## What you will do
Write out all the lines of the items below again, putting "everyday name" wherever "common name" appears and leaving everything else unchanged.

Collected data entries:
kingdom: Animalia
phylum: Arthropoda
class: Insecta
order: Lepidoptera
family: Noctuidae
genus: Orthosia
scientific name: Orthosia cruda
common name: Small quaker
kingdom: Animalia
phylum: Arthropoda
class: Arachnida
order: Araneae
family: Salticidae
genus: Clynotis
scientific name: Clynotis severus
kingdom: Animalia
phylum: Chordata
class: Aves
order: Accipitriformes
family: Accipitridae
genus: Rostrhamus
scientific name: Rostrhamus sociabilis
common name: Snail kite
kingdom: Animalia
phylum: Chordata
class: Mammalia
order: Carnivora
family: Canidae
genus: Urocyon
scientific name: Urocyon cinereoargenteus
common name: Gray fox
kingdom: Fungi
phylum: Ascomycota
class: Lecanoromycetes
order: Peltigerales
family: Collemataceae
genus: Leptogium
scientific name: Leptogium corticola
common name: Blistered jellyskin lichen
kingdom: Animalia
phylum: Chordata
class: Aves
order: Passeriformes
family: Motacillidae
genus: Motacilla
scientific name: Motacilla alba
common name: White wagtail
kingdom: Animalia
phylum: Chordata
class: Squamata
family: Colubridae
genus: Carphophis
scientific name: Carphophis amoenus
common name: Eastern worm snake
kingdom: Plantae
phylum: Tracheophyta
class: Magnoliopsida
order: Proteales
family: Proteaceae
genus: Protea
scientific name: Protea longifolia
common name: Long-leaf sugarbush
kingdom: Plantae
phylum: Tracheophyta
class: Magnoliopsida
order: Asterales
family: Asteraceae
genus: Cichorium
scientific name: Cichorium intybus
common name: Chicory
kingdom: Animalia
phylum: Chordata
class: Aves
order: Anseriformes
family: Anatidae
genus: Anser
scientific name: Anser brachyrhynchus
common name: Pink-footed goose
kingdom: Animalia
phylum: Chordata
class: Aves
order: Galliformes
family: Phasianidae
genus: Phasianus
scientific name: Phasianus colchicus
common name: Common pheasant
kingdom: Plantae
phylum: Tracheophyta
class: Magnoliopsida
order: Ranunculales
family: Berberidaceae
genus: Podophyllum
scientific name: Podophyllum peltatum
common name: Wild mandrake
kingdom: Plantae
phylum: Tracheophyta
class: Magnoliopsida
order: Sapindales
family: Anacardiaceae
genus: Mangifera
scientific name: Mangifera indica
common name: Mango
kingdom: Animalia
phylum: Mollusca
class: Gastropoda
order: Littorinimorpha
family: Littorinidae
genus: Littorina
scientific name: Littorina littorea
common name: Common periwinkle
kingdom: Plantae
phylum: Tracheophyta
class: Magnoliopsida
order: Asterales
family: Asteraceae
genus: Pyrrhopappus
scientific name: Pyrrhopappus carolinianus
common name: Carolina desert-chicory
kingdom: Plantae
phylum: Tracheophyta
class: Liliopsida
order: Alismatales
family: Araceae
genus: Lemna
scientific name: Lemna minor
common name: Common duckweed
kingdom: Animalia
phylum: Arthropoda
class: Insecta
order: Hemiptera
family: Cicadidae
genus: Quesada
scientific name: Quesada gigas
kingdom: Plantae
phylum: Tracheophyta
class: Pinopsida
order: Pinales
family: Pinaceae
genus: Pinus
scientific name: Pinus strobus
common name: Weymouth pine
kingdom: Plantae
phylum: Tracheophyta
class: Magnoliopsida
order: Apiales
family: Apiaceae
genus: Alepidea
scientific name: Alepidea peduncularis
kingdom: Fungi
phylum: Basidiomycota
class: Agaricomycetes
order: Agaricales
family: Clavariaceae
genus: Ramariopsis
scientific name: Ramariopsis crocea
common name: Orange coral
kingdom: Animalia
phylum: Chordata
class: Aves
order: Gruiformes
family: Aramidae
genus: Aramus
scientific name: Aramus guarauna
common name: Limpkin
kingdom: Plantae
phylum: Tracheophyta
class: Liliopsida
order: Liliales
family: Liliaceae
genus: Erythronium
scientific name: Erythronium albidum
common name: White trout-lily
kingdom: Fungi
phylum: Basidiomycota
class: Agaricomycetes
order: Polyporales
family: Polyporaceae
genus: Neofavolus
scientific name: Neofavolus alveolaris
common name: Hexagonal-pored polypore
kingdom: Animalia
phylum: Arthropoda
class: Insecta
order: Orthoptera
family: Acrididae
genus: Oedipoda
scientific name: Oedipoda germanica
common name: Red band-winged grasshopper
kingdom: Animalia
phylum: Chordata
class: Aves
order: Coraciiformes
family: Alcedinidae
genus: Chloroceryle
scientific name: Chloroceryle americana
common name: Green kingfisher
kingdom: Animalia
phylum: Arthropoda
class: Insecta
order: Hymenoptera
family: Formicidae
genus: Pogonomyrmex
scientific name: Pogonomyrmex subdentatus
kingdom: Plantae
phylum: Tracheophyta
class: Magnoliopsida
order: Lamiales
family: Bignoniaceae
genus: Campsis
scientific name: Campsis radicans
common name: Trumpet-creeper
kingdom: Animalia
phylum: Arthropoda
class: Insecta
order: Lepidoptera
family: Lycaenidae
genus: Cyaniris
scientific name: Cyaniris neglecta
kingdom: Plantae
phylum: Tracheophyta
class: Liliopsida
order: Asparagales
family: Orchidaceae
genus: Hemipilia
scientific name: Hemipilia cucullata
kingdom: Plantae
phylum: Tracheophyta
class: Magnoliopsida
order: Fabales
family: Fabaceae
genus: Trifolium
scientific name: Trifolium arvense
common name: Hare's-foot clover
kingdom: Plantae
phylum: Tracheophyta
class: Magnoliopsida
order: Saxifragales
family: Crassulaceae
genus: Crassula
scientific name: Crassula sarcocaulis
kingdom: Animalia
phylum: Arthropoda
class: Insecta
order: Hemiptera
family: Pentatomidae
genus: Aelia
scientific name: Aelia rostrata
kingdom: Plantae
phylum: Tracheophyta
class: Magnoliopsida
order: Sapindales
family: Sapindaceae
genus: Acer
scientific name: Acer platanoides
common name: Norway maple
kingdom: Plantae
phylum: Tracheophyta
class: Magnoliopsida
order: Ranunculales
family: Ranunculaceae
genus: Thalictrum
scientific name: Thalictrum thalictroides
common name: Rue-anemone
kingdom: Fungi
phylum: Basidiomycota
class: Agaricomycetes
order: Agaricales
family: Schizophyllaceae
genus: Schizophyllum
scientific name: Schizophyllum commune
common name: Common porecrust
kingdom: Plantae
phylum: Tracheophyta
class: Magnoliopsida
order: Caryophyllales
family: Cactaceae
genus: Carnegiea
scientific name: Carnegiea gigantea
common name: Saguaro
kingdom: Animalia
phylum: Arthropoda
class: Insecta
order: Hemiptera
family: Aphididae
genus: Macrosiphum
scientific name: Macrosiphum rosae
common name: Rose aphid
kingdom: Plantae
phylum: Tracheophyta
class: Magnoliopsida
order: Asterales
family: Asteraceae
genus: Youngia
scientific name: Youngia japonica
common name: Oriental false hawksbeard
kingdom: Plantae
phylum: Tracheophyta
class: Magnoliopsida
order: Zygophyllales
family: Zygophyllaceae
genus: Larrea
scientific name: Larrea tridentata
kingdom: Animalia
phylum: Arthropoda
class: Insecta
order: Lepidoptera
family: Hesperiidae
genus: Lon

## Exercise output
kingdom: Animalia
phylum: Arthropoda
class: Insecta
order: Lepidoptera
family: Noctuidae
genus: Orthosia
scientific name: Orthosia cruda
everyday name: Small quaker
kingdom: Animalia
phylum: Arthropoda
class: Arachnida
order: Araneae
family: Salticidae
genus: Clynotis
scientific name: Clynotis severus
kingdom: Animalia
phylum: Chordata
class: Aves
order: Accipitriformes
family: Accipitridae
genus: Rostrhamus
scientific name: Rostrhamus sociabilis
everyday name: Snail kite
kingdom: Animalia
phylum: Chordata
class: Mammalia
order: Carnivora
family: Canidae
genus: Urocyon
scientific name: Urocyon cinereoargenteus
everyday name: Gray fox
kingdom: Fungi
phylum: Ascomycota
class: Lecanoromycetes
order: Peltigerales
family: Collemataceae
genus: Leptogium
scientific name: Leptogium corticola
everyday name: Blistered jellyskin lichen
kingdom: Animalia
phylum: Chordata
class: Aves
order: Passeriformes
family: Motacillidae
genus: Motacilla
scientific name: Motacilla alba
everyday name: White wagtail
kingdom: Animalia
phylum: Chordata
class: Squamata
family: Colubridae
genus: Carphophis
scientific name: Carphophis amoenus
everyday name: Eastern worm snake
kingdom: Plantae
phylum: Tracheophyta
class: Magnoliopsida
order: Proteales
family: Proteaceae
genus: Protea
scientific name: Protea longifolia
everyday name: Long-leaf sugarbush
kingdom: Plantae
phylum: Tracheophyta
class: Magnoliopsida
order: Asterales
family: Asteraceae
genus: Cichorium
scientific name: Cichorium intybus
everyday name: Chicory
kingdom: Animalia
phylum: Chordata
class: Aves
order: Anseriformes
family: Anatidae
genus: Anser
scientific name: Anser brachyrhynchus
everyday name: Pink-footed goose
kingdom: Animalia
phylum: Chordata
class: Aves
order: Galliformes
family: Phasianidae
genus: Phasianus
scientific name: Phasianus colchicus
everyday name: Common pheasant
kingdom: Plantae
phylum: Tracheophyta
class: Magnoliopsida
order: Ranunculales
family: Berberidaceae
genus: Podophyllum
scientific name: Podophyllum peltatum
everyday name: Wild mandrake
kingdom: Plantae
phylum: Tracheophyta
class: Magnoliopsida
order: Sapindales
family: Anacardiaceae
genus: Mangifera
scientific name: Mangifera indica
everyday name: Mango
kingdom: Animalia
phylum: Mollusca
class: Gastropoda
order: Littorinimorpha
family: Littorinidae
genus: Littorina
scientific name: Littorina littorea
everyday name: Common periwinkle
kingdom: Plantae
phylum: Tracheophyta
class: Magnoliopsida
order: Asterales
family: Asteraceae
genus: Pyrrhopappus
scientific name: Pyrrhopappus carolinianus
everyday name: Carolina desert-chicory
kingdom: Plantae
phylum: Tracheophyta
class: Liliopsida
order: Alismatales
family: Araceae
genus: Lemna
scientific name: Lemna minor
everyday name: Common duckweed
kingdom: Animalia
phylum: Arthropoda
class: Insecta
order: Hemiptera
family: Cicadidae
genus: Quesada
scientific name: Quesada gigas
kingdom: Plantae
phylum: Tracheophyta
class: Pinopsida
order: Pinales
family: Pinaceae
genus: Pinus
scientific name: Pinus strobus
everyday name: Weymouth pine
kingdom: Plantae
phylum: Tracheophyta
class: Magnoliopsida
order: Apiales
family: Apiaceae
genus: Alepidea
scientific name: Alepidea peduncularis
kingdom: Fungi
phylum: Basidiomycota
class: Agaricomycetes
order: Agaricales
family: Clavariaceae
genus: Ramariopsis
scientific name: Ramariopsis crocea
everyday name: Orange coral
kingdom: Animalia
phylum: Chordata
class: Aves
order: Gruiformes
family: Aramidae
genus: Aramus
scientific name: Aramus guarauna
everyday name: Limpkin
kingdom: Plantae
phylum: Tracheophyta
class: Liliopsida
order: Liliales
family: Liliaceae
genus: Erythronium
scientific name: Erythronium albidum
everyday name: White trout-lily
kingdom: Fungi
phylum: Basidiomycota
class: Agaricomycetes
order: Polyporales
family: Polyporaceae
genus: Neofavolus
scientific name: Neofavolus alveolaris
everyday name: Hexagonal-pored polypore
kingdom: Animalia
phylum: Arthropoda
class: Insecta
order: Orthoptera
family: Acrididae
genus: Oedipoda
scientific name: Oedipoda germanica
everyday name: Red band-winged grasshopper
kingdom: Animalia
phylum: Chordata
class: Aves
order: Coraciiformes
family: Alcedinidae
genus: Chloroceryle
scientific name: Chloroceryle americana
everyday name: Green kingfisher
kingdom: Animalia
phylum: Arthropoda
class: Insecta
order: Hymenoptera
family: Formicidae
genus: Pogonomyrmex
scientific name: Pogonomyrmex subdentatus
kingdom: Plantae
phylum: Tracheophyta
class: Magnoliopsida
order: Lamiales
family: Bignoniaceae
genus: Campsis
scientific name: Campsis radicans
everyday name: Trumpet-creeper
kingdom: Animalia
phylum: Arthropoda
class: Insecta
order: Lepidoptera
family: Lycaenidae
genus: Cyaniris
scientific name: Cyaniris neglecta
kingdom: Plantae
phylum: Tracheophyta
class: Liliopsida
order: Asparagales
family: Orchidaceae
genus: Hemipilia
scientific name: Hemipilia cucullata
kingdom: Plantae
phylum: Tracheophyta
class: Magnoliopsida
order: Fabales
family: Fabaceae
genus: Trifolium
scientific name: Trifolium arvense
everyday name: Hare's-foot clover
kingdom: Plantae
phylum: Tracheophyta
class: Magnoliopsida
order: Saxifragales
family: Crassulaceae
genus: Crassula
scientific name: Crassula sarcocaulis
kingdom: Animalia
phylum: Arthropoda
class: Insecta
order: Hemiptera
family: Pentatomidae
genus: Aelia
scientific name: Aelia rostrata
kingdom: Plantae
phylum: Tracheophyta
class: Magnoliopsida
order: Sapindales
family: Sapindaceae
genus: Acer
scientific name: Acer platanoides
everyday name: Norway maple
kingdom: Plantae
phylum: Tracheophyta
class: Magnoliopsida
order: Ranunculales
family: Ranunculaceae
genus: Thalictrum
scientific name: Thalictrum thalictroides
everyday name: Rue-anemone
kingdom: Fungi
phylum: Basidiomycota
class: Agaricomycetes
order: Agaricales
family: Schizophyllaceae
genus: Schizophyllum
scientific name: Schizophyllum commune
everyday name: Common porecrust
kingdom: Plantae
phylum: Tracheophyta
class: Magnoliopsida
order: Caryophyllales
family: Cactaceae
genus: Carnegiea
scientific name: Carnegiea gigantea
everyday name: Saguaro
kingdom: Animalia
phylum: Arthropoda
class: Insecta
order: Hemiptera
family: Aphididae
genus: Macrosiphum
scientific name: Macrosiphum rosae
everyday name: Rose aphid
kingdom: Plantae
phylum: Tracheophyta
class: Magnoliopsida
order: Asterales
family: Asteraceae
genus: Youngia
scientific name: Youngia japonica
everyday name: Oriental false hawksbeard
kingdom: Plantae
phylum: Tracheophyta
class: Magnoliopsida
order: Zygophyllales
family: Zygophyllaceae
genus: Larrea
scientific name: Larrea tridentata
kingdom: Animalia
phylum: Arthropoda
class: Insecta
order: Lepidoptera
family: Hesperiidae
genus: Lon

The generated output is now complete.